Trechos dos dados:
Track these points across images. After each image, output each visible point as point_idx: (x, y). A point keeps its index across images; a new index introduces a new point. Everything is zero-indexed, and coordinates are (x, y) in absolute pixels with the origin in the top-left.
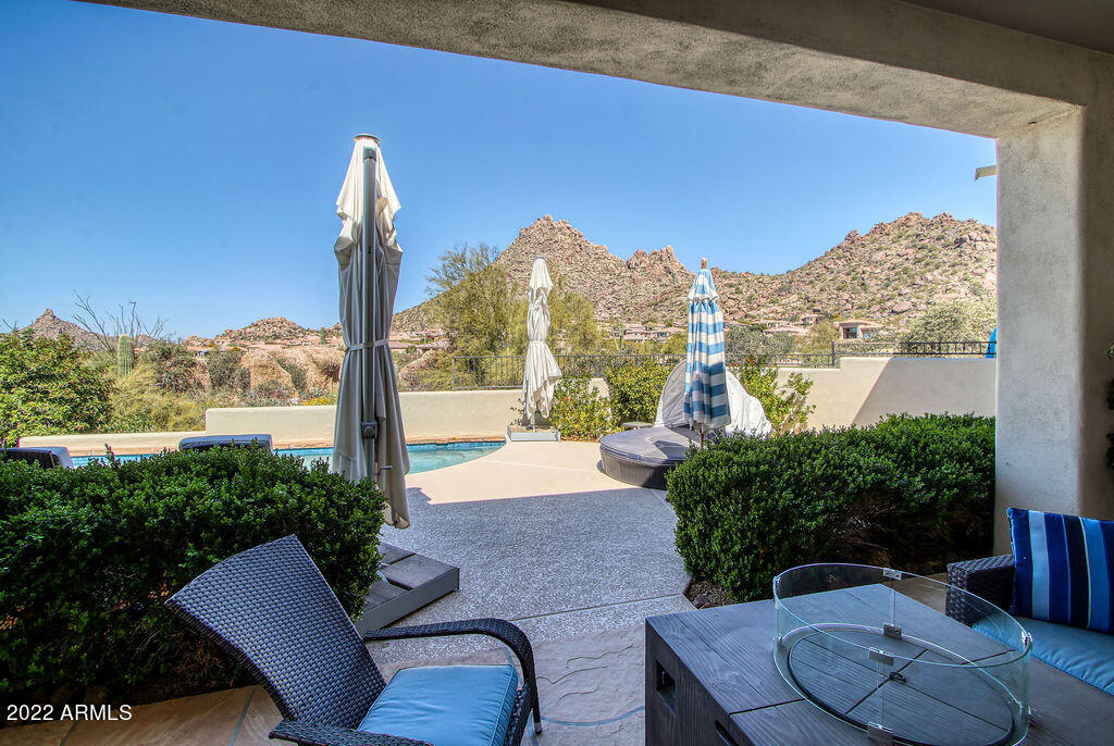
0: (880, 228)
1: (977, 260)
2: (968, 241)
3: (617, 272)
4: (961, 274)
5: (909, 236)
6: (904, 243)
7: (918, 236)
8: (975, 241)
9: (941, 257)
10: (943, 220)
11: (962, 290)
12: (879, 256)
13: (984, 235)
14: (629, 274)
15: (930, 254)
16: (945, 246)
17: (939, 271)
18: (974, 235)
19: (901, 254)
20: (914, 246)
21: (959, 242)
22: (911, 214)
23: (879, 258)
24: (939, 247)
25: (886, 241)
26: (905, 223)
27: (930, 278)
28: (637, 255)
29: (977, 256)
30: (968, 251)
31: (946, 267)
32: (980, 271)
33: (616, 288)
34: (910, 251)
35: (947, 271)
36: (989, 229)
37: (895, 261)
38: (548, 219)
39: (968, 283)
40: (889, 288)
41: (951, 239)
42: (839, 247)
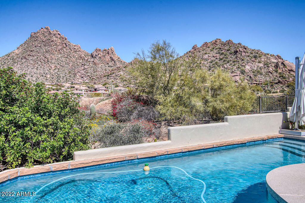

■ Descrição do problema: Apresente como tabela Markdown o trecho que vai do início das linhas até a linha que contém "30: (968, 251)", com as duas pontas incluídas, usando as colunas Nº (número da linha) e Linha. Deixe de fora as linhas em branco e as imagens.

■ Resultado da tarefa:
| Nº | Linha |
|---|---|
| 1 | Track these points across images. After each image, output each visible point as point_idx: (x, y). A point keeps its index across images; a new index introduces a new point. Everything is zero-indexed, and coordinates are (x, y) in absolute pixels with the origin in the top-left. |
| 2 | 0: (880, 228) |
| 3 | 1: (977, 260) |
| 4 | 2: (968, 241) |
| 5 | 3: (617, 272) |
| 6 | 4: (961, 274) |
| 7 | 5: (909, 236) |
| 8 | 6: (904, 243) |
| 9 | 7: (918, 236) |
| 10 | 8: (975, 241) |
| 11 | 9: (941, 257) |
| 12 | 10: (943, 220) |
| 13 | 11: (962, 290) |
| 14 | 12: (879, 256) |
| 15 | 13: (984, 235) |
| 16 | 14: (629, 274) |
| 17 | 15: (930, 254) |
| 18 | 16: (945, 246) |
| 19 | 17: (939, 271) |
| 20 | 18: (974, 235) |
| 21 | 19: (901, 254) |
| 22 | 20: (914, 246) |
| 23 | 21: (959, 242) |
| 24 | 22: (911, 214) |
| 25 | 23: (879, 258) |
| 26 | 24: (939, 247) |
| 27 | 25: (886, 241) |
| 28 | 26: (905, 223) |
| 29 | 27: (930, 278) |
| 30 | 28: (637, 255) |
| 31 | 29: (977, 256) |
| 32 | 30: (968, 251) |